Unnamed: 0,index,close**_buy,close**_sell,return
count,75.0,75.0,75.0,75.0
mean,37.0,1.611377,9.068257,36.339189
std,21.794495,4.957575,45.817331,174.677334
min,0.0,1.1e-05,4e-06,-0.999911
25%,18.5,0.08271,0.092506,-0.189203
50%,37.0,0.380666,0.576237,0.372323
75%,55.5,1.23679,2.78892,2.922483
max,74.0,41.2564,385.497,1053.210917


96 assets bough in this period, mean return around 3600% (impressive right), however 75% of the assets have less than 290% returns.
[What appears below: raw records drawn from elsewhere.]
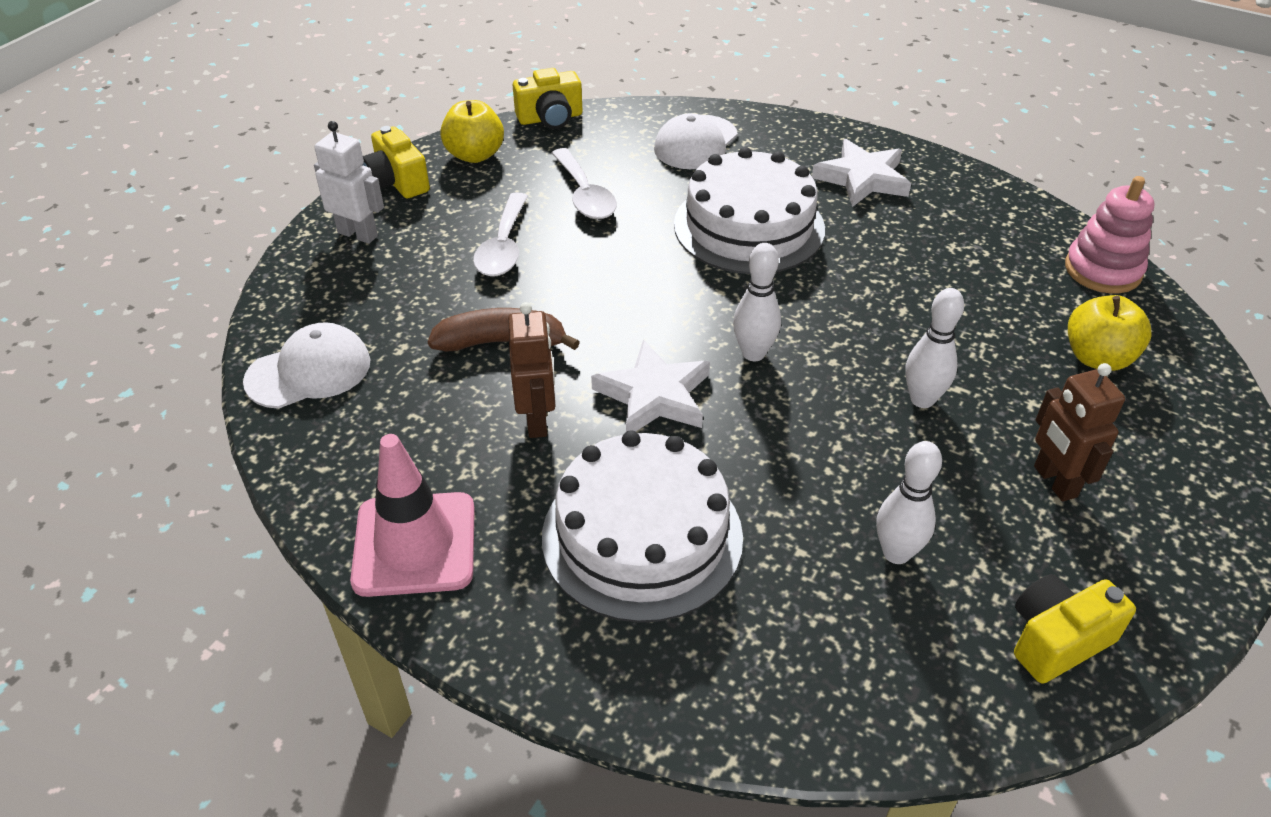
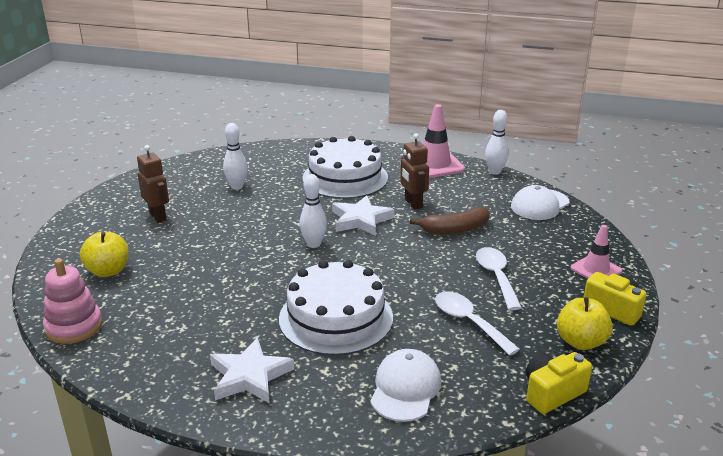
camera: 165 degrees right, 15 degrees down
white robot [314,121,384,244] -> pink traffic cone [571,225,622,279]
white bowling pin [905,288,964,408] -> white bowling pin moved to [485,110,509,175]
yellow camera [1014,574,1136,684] -> none

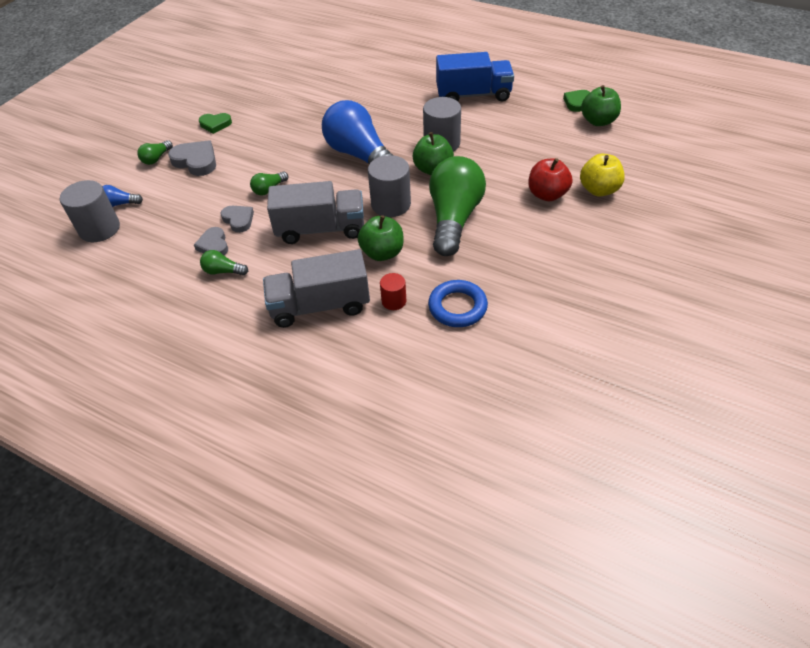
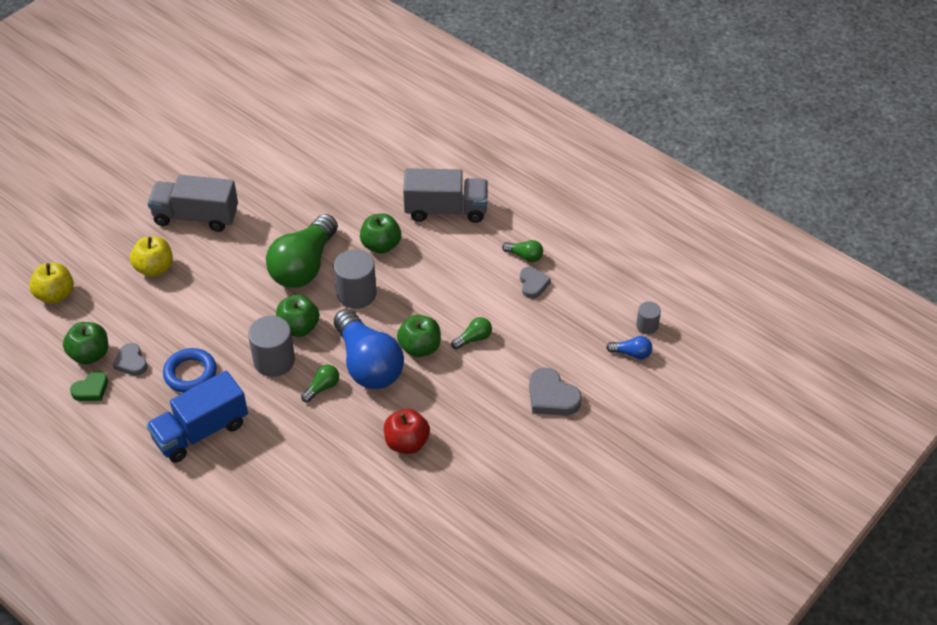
camera: 170 degrees left, 0 degrees up
grey cylinder [60,180,120,242] -> grey cylinder [636,301,661,334], size x0.55
green light bulb [137,140,173,165] -> green light bulb moved to [301,365,339,403]
green heart [199,113,232,134] -> none
grey heart [221,206,254,233] -> grey heart moved to [113,343,147,376]
grey truck [267,181,364,244] -> grey truck moved to [147,175,238,232]
red cylinder [380,273,406,310] -> none
blue ring [428,280,488,327] -> blue ring moved to [163,348,217,393]
blue truck [436,52,514,102] -> blue truck turned 45 degrees counterclockwise [146,371,248,463]
red apple [528,158,572,201] -> red apple moved to [384,409,430,454]
none -> yellow apple [29,263,74,304]
none -> green apple [397,315,441,357]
Mean return is taking off because of few skyrocketters

In the mean period the btc return is about 1250% (see below)

In [181]:
benchmark_return(dh, entry_date, exit_date)

12.680114191270379

Things don't look that great if we do the same experience for 2018, but we still beat the bitcoin. 
Again, thanks to few big winners.


In [185]:
entry_date = "2017-06-01"
exit_date = "2018-06-26"
ret = assets_return(dh, 100, entry_date, exit_date, exit_date)
print "portfolio"
display(ret.describe())
print "\n"
print "benchmark"
benchmark_return(dh, entry_date, exit_date)


portfolio


Unnamed: 0,close**_buy,close**_sell,return
count,105.0,105.0,105.0
mean,6.0011,0.8705027,0.17484
std,40.840758,2.936262,4.787445
min,4.8e-05,5.377e-07,-0.999979
25%,0.132718,0.0198869,-0.900488
50%,0.336202,0.0751116,-0.773414
75%,1.58672,0.328179,-0.511277
max,415.927,19.2114,34.967924




benchmark


1.5307199694336928

A risk metric shall be added in the next steps.